Joining the Century Club

Although the news media has made these stories cliché, I still get fascinated by the people who live to be 100 and beyond. To me, reaching triple digits is an incredible achievement. Of course the ones who make it well past the century mark earn even more of my awe. To me, those humans who manage to live to be at least 110 are complete freaks of nature. My thinking is that when someone reaches 100 they must be jubilant but at the same time extremely exhausted. How can these folks realistically say to themselves, “Well, I made it to triple digits…time now to live for another whole decade.”

This is on my mind today because I saw another one of those typical stories about a person reaching an old age. This particular one, a New Jersey woman named Agnes, recently turned 110. The article stated that with over 7 billion people on the planet, you will find only 360-600 who have reached or exceeded 110. Agnes said in the article that her secret to living a long life is drinking three Miller High Life beers a day.

I have thrown my hands up in the air when it comes to what someone must do on a consistent basis in order to live for a century or more. Every article I read has few common denominators. Each person has a different routine, usually with weird quirks, that they followed to reach a very old age. In my opinion, there is no special formula. Rather, I think in order to live past 99 you must have insanely good genes and amazing luck.

But is it really considered “amazing luck” if you reach 100? I hear people all the time quip, “I would never want to live that long!” Personally I am not 100% sure on my exact stance but I think I would actually want to go the distance. The opportunity to live so long and see so much would outweigh the sadness of seeing loved ones pass on and the constant care I would eventually need.

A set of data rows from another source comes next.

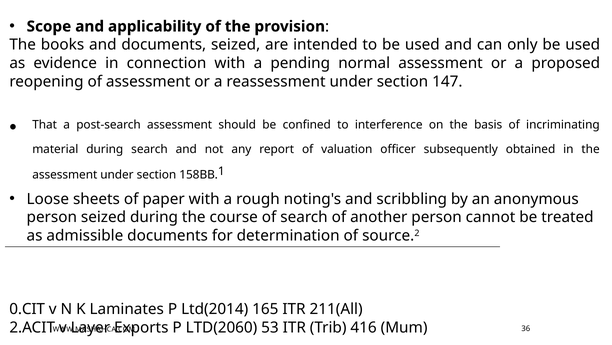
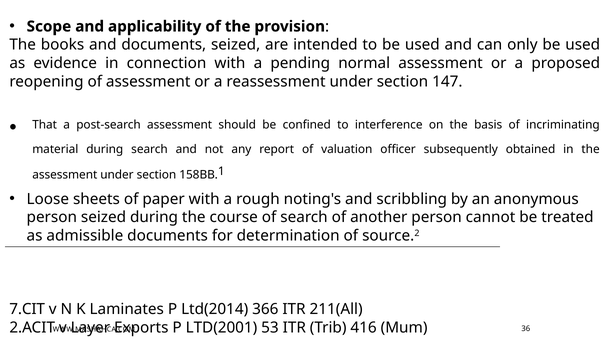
0.CIT: 0.CIT -> 7.CIT
165: 165 -> 366
LTD(2060: LTD(2060 -> LTD(2001
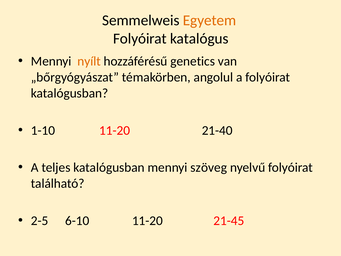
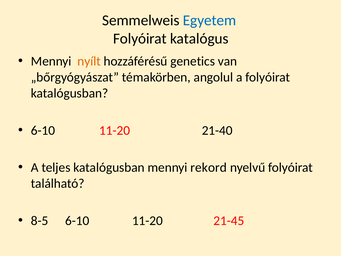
Egyetem colour: orange -> blue
1-10 at (43, 130): 1-10 -> 6-10
szöveg: szöveg -> rekord
2-5: 2-5 -> 8-5
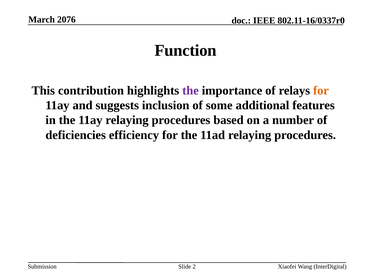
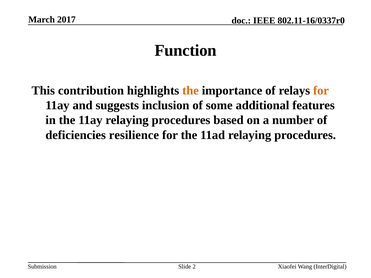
2076: 2076 -> 2017
the at (190, 91) colour: purple -> orange
efficiency: efficiency -> resilience
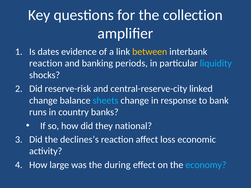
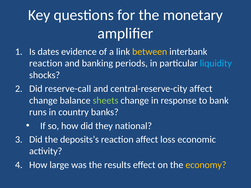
collection: collection -> monetary
reserve-risk: reserve-risk -> reserve-call
central-reserve-city linked: linked -> affect
sheets colour: light blue -> light green
declines’s: declines’s -> deposits’s
during: during -> results
economy colour: light blue -> yellow
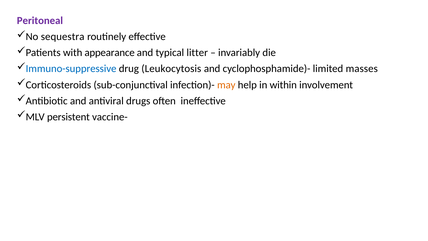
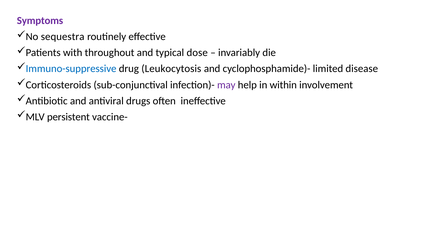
Peritoneal: Peritoneal -> Symptoms
appearance: appearance -> throughout
litter: litter -> dose
masses: masses -> disease
may colour: orange -> purple
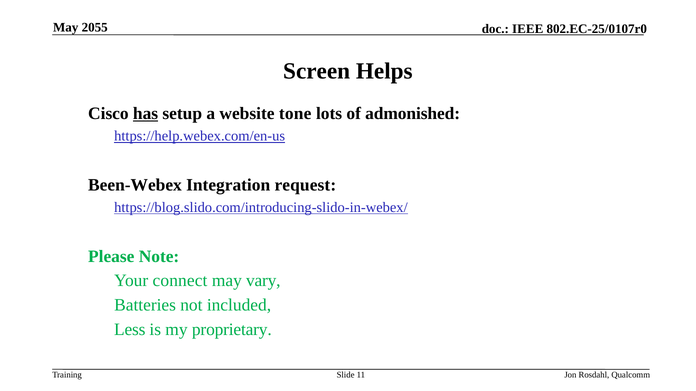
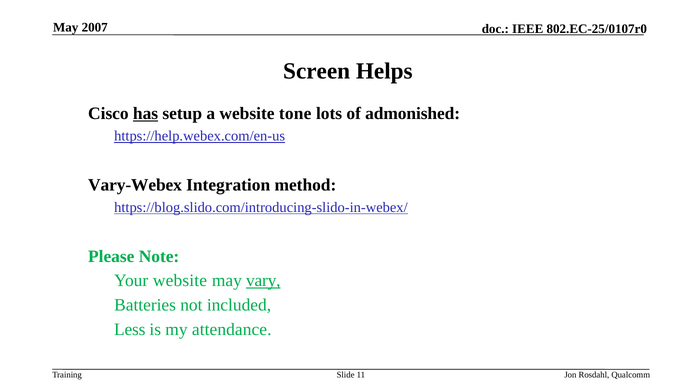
2055: 2055 -> 2007
Been-Webex: Been-Webex -> Vary-Webex
request: request -> method
Your connect: connect -> website
vary underline: none -> present
proprietary: proprietary -> attendance
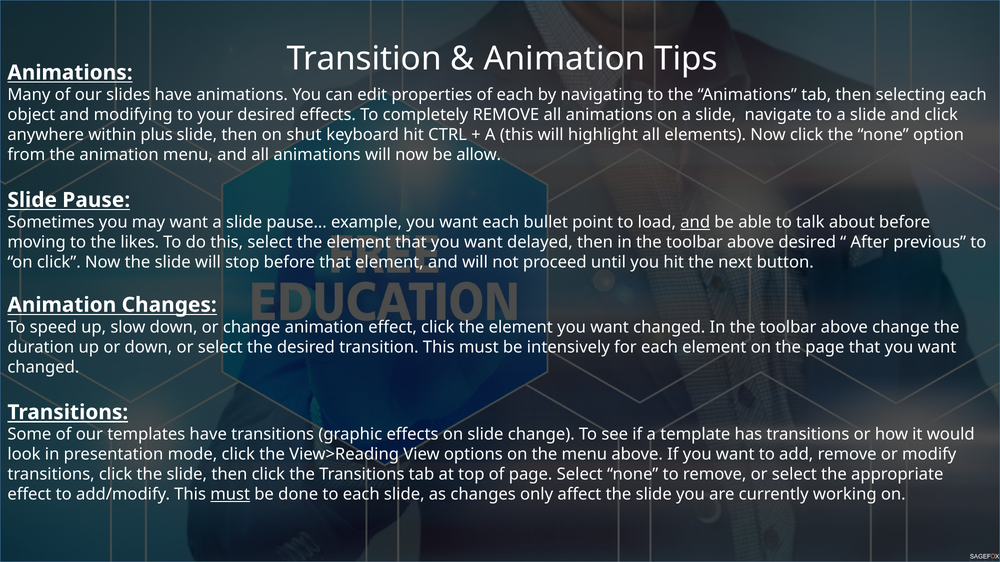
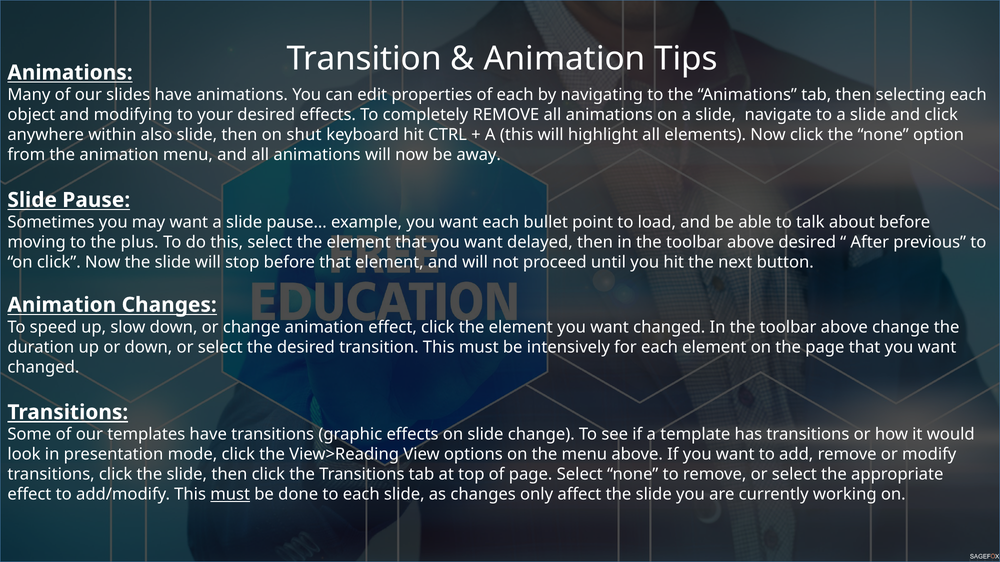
plus: plus -> also
allow: allow -> away
and at (695, 222) underline: present -> none
likes: likes -> plus
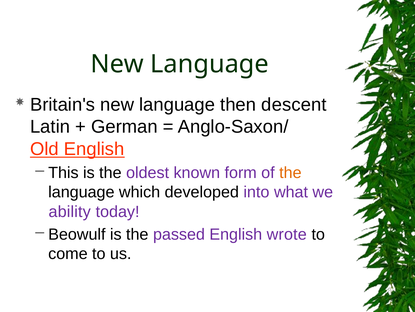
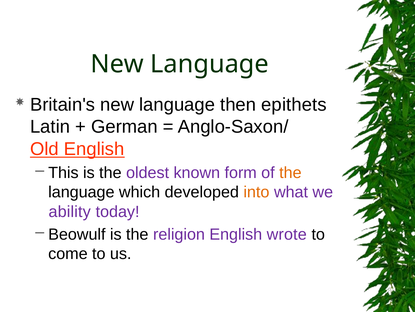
descent: descent -> epithets
into colour: purple -> orange
passed: passed -> religion
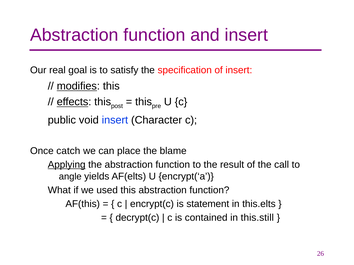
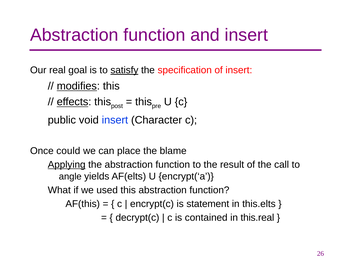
satisfy underline: none -> present
catch: catch -> could
this.still: this.still -> this.real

I have had one relative live to 100. He actually passed away at the age of 101. My Great Great Uncle Tony lived an extremely long life that was characterized by a love for boxing and photography. I had the opportunity to attend his 100th birthday bash that was held in the basement of St. Francis of Assisi Parish in Walla Walla, Washington. At the party he was healthy and happy. It is an event in my life that I will always remember.

I would turn 100 on October 8, 2086. That means I need to live 25,998 more days to reach the milestone. As with everyone on the planet, the odds are dramatically stacked against me. However, it is always good to have lofty goals and trying to reach this mark will definitely deter me from blinking. Would you want to live to be 100 years old? Don’t Blink.